→ **TASK OBJECTIVE**
Decide whether each statement agrees with the article on TERI below, answering yes or no and quoting the words of the article that settle it: (a) TERI was established in 1974; (b) J. R. D. Tata was the one who proposed the idea of the institute; (c) TERI was first registered in Mumbai.

→ **ARTICLE**
────────
The Energy and Resources Institute (TERI) is a research institute in New Delhi that specializes in the fields of energy, environment and sustainable development. Established in 1974, it was formerly known as the Tata Energy Research Institute.  As the scope of its activities widened, it was renamed The Energy and Resources Institute in 2003.

History

The origins of TERI lie in Mithapur, a remote town in Gujarat, where a TATA engineer, Darbari Seth, was concerned about the enormous quantities of energy his factory spent on desalination. He proposed the idea of a research institute to tackle the depletion of natural resources and energy scarcity. J. R. D. Tata, chairman of the TATA Group, liked the idea and accepted the proposal. TERI was set up with a modest corpus of 35 million rupees. On the invitation of the then Prime Minister Indira Gandhi, TERI was registered in Delhi in 1974 as the Tata Energy Research Institute.
────────
→ **ENTRIES**
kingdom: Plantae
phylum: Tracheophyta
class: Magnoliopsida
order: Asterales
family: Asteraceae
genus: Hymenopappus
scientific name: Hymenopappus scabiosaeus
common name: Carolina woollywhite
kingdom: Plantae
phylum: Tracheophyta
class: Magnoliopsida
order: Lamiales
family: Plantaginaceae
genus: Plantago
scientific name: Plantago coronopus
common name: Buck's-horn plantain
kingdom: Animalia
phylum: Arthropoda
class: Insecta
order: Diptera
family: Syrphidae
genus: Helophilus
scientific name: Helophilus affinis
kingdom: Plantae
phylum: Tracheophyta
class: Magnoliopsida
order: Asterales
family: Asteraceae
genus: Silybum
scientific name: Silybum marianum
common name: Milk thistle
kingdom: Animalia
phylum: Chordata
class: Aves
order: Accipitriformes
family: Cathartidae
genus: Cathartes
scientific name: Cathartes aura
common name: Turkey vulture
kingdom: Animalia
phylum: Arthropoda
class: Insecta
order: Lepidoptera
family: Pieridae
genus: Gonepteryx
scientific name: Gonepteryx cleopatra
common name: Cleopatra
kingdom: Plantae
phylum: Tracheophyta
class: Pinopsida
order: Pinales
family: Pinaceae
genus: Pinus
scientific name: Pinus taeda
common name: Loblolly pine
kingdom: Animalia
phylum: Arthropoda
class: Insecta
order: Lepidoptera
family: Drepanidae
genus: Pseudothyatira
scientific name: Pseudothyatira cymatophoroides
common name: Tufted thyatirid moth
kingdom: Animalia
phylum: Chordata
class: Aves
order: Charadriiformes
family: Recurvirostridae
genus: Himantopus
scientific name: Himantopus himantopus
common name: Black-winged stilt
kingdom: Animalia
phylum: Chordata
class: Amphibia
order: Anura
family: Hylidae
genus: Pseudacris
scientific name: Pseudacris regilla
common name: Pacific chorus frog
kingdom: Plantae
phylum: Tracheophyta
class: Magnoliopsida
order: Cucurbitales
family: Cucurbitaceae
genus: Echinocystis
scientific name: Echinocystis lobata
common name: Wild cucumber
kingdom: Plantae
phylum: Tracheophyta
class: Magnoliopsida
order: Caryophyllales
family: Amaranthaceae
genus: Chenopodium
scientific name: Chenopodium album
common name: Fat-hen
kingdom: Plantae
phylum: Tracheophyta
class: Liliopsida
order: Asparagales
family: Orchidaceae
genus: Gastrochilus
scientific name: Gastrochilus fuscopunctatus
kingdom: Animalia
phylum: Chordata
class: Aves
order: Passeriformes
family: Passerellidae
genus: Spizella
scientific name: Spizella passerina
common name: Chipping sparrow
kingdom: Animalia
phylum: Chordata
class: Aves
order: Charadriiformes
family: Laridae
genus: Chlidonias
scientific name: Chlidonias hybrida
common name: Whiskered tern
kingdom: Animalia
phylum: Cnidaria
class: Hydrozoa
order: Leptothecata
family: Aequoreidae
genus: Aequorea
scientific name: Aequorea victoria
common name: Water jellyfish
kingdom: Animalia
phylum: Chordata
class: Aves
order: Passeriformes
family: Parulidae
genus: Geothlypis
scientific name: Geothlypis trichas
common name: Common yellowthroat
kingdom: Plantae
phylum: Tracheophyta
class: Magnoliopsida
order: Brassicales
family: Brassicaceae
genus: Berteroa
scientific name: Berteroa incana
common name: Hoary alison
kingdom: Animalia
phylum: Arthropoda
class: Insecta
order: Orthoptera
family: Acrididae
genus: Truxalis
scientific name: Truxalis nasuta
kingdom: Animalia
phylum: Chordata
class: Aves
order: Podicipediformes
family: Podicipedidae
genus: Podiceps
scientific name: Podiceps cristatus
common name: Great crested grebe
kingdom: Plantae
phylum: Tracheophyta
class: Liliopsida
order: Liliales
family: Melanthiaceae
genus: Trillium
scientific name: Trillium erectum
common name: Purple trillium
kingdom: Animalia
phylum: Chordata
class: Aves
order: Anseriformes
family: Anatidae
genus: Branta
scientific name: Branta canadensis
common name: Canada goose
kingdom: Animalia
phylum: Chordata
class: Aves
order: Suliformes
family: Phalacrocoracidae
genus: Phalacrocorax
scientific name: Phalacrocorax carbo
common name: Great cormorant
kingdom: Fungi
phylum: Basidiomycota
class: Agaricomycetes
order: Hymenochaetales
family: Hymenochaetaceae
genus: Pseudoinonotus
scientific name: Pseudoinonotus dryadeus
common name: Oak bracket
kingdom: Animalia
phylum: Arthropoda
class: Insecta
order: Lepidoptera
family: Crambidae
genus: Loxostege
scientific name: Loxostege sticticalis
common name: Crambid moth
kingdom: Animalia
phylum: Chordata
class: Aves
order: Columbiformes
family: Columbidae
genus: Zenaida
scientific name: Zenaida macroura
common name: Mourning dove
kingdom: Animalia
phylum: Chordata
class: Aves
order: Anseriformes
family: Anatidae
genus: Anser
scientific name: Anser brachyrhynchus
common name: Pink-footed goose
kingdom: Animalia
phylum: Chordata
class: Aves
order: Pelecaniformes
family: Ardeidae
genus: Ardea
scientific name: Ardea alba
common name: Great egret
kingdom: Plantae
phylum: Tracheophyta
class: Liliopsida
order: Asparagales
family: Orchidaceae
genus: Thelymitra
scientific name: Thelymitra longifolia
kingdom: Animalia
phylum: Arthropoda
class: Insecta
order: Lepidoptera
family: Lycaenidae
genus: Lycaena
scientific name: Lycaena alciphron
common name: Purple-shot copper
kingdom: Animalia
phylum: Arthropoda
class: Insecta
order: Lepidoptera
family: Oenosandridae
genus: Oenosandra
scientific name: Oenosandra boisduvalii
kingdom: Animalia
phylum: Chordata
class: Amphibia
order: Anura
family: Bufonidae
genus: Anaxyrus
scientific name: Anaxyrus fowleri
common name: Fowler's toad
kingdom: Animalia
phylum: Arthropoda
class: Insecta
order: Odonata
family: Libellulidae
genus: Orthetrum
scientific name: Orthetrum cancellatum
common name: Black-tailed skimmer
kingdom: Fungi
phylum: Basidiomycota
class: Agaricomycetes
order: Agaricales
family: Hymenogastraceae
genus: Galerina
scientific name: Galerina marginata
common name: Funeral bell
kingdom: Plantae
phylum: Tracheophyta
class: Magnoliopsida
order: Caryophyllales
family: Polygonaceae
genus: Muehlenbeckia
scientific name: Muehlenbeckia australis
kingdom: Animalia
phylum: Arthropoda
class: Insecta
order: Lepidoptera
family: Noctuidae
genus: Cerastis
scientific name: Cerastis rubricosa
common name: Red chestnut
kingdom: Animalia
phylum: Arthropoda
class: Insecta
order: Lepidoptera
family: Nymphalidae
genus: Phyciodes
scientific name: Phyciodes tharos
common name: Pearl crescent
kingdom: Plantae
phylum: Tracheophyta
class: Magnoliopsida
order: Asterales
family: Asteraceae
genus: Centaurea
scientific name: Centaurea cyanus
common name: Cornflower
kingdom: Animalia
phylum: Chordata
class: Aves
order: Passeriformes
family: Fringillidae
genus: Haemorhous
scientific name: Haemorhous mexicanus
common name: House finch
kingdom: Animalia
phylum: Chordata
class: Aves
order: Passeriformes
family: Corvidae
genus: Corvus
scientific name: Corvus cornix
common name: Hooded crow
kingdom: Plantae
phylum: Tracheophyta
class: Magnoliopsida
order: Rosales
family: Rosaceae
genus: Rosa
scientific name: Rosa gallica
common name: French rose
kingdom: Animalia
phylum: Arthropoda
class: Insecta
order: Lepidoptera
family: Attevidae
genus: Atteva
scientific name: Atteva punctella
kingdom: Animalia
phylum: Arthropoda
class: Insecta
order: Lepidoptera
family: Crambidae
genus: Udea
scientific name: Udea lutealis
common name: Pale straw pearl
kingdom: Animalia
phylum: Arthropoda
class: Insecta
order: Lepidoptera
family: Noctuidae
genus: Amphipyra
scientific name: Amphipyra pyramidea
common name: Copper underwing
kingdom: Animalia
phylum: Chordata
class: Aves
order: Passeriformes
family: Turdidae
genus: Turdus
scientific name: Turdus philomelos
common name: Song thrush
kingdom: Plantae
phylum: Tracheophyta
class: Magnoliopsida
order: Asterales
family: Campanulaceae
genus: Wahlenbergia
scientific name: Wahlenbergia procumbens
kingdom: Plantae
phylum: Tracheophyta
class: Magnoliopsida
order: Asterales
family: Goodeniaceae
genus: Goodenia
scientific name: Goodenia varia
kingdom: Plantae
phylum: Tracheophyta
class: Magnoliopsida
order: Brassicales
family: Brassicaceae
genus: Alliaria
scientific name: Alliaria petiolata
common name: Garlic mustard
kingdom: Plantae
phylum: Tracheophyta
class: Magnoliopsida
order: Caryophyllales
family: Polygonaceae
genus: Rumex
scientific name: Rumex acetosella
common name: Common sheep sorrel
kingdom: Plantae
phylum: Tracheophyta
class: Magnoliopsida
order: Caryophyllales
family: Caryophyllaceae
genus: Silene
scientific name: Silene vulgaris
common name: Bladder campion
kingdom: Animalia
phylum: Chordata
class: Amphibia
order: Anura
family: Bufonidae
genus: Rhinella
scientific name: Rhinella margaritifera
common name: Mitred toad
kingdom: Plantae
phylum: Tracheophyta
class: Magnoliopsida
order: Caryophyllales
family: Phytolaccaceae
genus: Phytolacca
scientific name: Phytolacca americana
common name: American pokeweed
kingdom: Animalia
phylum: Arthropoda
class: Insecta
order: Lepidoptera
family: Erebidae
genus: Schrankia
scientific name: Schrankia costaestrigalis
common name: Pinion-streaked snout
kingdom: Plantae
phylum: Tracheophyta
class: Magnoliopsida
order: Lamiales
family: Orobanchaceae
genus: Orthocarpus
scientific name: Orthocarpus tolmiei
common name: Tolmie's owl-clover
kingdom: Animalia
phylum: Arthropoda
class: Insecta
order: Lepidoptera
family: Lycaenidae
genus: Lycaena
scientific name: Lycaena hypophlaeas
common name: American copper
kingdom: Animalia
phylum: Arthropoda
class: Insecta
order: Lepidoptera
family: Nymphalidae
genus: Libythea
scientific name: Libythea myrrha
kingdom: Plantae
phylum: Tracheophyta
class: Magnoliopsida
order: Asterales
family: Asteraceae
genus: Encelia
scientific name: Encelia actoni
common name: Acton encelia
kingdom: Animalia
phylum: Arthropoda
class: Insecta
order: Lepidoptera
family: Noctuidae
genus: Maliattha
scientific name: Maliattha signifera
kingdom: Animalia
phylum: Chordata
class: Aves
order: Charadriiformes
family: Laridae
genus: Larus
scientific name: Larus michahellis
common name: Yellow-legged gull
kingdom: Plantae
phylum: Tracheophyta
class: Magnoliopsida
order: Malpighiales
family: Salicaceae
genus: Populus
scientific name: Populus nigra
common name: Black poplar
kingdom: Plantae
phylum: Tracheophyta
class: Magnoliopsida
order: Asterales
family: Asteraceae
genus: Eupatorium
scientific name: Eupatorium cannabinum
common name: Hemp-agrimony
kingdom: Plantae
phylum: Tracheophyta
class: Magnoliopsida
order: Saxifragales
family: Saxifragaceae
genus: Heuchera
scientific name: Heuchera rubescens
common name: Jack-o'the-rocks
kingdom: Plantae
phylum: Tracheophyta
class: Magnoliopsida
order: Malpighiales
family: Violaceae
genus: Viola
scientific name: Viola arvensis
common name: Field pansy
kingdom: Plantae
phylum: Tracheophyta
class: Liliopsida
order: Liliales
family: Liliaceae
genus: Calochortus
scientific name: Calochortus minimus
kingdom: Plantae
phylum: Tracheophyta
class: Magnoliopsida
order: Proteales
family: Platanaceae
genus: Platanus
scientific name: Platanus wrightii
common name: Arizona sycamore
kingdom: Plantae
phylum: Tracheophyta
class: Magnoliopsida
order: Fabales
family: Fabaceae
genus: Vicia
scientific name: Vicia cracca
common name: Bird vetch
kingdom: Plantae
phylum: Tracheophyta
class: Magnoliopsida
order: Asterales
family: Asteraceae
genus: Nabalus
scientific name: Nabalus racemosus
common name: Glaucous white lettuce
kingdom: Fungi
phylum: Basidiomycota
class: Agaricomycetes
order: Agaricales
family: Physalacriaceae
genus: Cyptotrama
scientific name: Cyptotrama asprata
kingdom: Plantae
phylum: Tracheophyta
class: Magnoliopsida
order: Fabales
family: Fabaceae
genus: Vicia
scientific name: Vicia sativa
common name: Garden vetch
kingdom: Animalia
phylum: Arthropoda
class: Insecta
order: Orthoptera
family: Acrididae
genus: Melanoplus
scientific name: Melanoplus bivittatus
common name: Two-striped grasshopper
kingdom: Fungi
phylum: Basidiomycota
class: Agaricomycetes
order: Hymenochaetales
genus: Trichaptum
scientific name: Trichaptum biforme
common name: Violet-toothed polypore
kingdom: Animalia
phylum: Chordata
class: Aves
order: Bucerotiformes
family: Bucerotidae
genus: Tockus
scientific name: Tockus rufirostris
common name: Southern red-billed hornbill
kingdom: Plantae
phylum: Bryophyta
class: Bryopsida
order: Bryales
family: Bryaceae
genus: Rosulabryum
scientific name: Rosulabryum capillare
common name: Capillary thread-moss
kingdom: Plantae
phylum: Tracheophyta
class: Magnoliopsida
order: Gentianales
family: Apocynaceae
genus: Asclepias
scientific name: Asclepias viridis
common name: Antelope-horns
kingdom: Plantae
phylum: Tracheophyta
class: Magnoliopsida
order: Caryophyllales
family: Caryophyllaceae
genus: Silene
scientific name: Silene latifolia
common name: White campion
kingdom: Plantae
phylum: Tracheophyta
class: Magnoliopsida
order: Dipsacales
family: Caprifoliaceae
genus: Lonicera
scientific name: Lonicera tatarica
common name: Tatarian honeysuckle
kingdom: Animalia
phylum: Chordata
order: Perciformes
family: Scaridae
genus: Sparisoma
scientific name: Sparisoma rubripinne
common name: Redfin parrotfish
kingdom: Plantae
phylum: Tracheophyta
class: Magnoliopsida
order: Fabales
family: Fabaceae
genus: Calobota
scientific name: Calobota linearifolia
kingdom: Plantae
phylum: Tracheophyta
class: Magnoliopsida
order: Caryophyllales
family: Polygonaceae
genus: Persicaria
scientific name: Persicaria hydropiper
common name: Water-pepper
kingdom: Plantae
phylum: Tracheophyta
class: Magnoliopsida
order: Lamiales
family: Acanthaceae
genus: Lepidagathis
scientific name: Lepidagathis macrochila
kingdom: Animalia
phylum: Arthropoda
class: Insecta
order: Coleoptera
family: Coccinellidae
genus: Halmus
────────
→ **FINISHED ANSWER**
(a) Yes: "Established in 1974"
(b) No: "J. R. D. Tata, chairman of the TATA Group, liked the idea and accepted the proposal."
(c) No: "TERI was registered in Delhi in 1974"